Find the potential difference between the highest points of the rings from each potential difference of these two rings.

Formula used:
If $A$ is the highest potential point and \[E\] is the lowest potential point of the ring of radius \[r\] moving with a speed $2v$,
The potential difference between two points, ${V_{AE}} = B(2r)(2v)$
and, if $C$ is the highest potential point and $D$ is the lowest potential point, of the ring of radius $3r$ moving with a speed $v$,
The potential difference between two points, ${V_{CD}} = B(2 \times 3r)(v)$
Where, $B$ is the magnetic field acting perpendicular to the plane of the rings.
The potential difference, $V = {V_{CD}} - ( - {V_{AE}}) = {V_{CD}} + {V_{AE}}$

Complete step by step solution:
For the first ring, the direction of velocity is towards the left side. So if we apply Fleming’s right hand rule, the current is flowing from point $A$ to \[E\]. Hence, $A$ is the highest potential point and \[E\] is the lowest potential point of the ring.
Given, \[r\]is the radius of the ring and it is moving with a speed $2v$
$B$ is the magnetic field acting perpendicular to the plane of the rings.
$\therefore $ The potential difference between two points, ${V_{AE}} = B(2r)(2v)$
$ \Rightarrow {V_{AE}} = 4Brv$

For the second ring, the direction of velocity is towards the right side.
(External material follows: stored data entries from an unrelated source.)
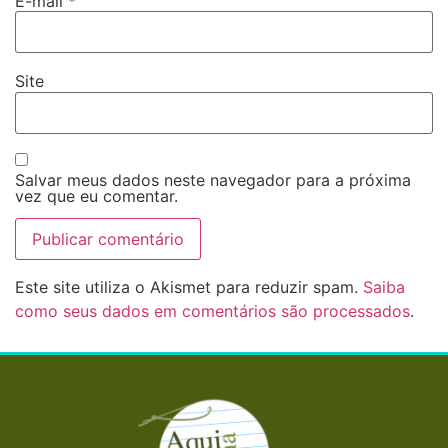
E-mail
*
Site
Salvar meus dados neste navegador para a próxima
vez que eu comentar.
Este site utiliza o Akismet para reduzir spam.
Saiba
como seus dados em comentários são processados
.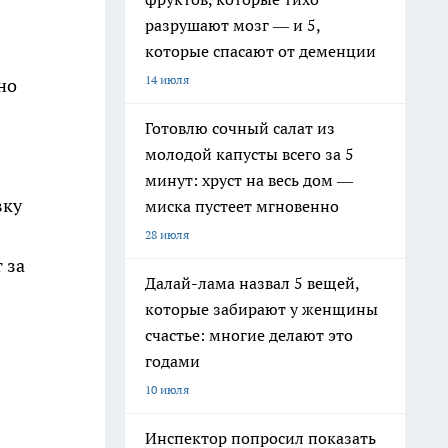
разрушают мозг — и 5,
которые спасают от деменции
14 июля
но
Готовлю сочный салат из
молодой капусты всего за 5
минут: хруст на весь дом —
вку
миска пустеет мгновенно
28 июля
 за
Далай-лама назвал 5 вещей,
которые забирают у женщины
счастье: многие делают это
годами
10 июля
Инспектор попросил показать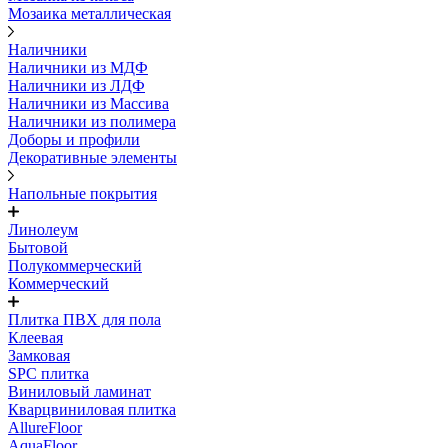
Мозаика металлическая
Наличники
Наличники из МДФ
Наличники из ЛДФ
Наличники из Массива
Наличники из полимера
Доборы и профили
Декоративные элементы
Напольные покрытия
Линолеум
Бытовой
Полукоммерческий
Коммерческий
Плитка ПВХ для пола
Клеевая
Замковая
SPC плитка
Виниловый ламинат
Кварцвиниловая плитка
AllureFloor
AquaFloor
So if we apply Fleming’s right-hand rule, the current is flowing from point $C$ to \[D\]. Hence, $C$ is the highest potential point and $D$ is the lowest potential point Given, \[3r\] is the radius of the ring and it is moving with a speed $v$
$\therefore $ The potential difference between two points, ${V_{CD}} = B(2 \times 3r)(v)$
$ \Rightarrow {V_{CD}} = 6Brv$
The potential difference ,$V = {V_{CD}} - ( - {V_{AE}}) = {V_{CD}} + {V_{AE}}$
$\therefore V = 6Brv + 4Brv = 10Brv$ .

Hence, the right answer is in option \[{\text{D}}{\text{. }}10{\text{ Brv}}\].

Note: The formula used for calculating the potential difference is coming from the equation of induced current in a straight conductor in motion, where the induced current $I = \dfrac{{Blv}}{R}$, $B$ is the magnetic field, $v$ is the motion, $l$ is the length of the straight conductor and $R$ is the resistance.
$ \Rightarrow IR = Blv$
$ \Rightarrow e = Blv$
$e$ is the electromotive force of the circuit, $e = IR$ [Ohm’s law]
In the above problem, the length of the straight conductor $l = 2r$ i.e the length is equal to the diameter of the ring.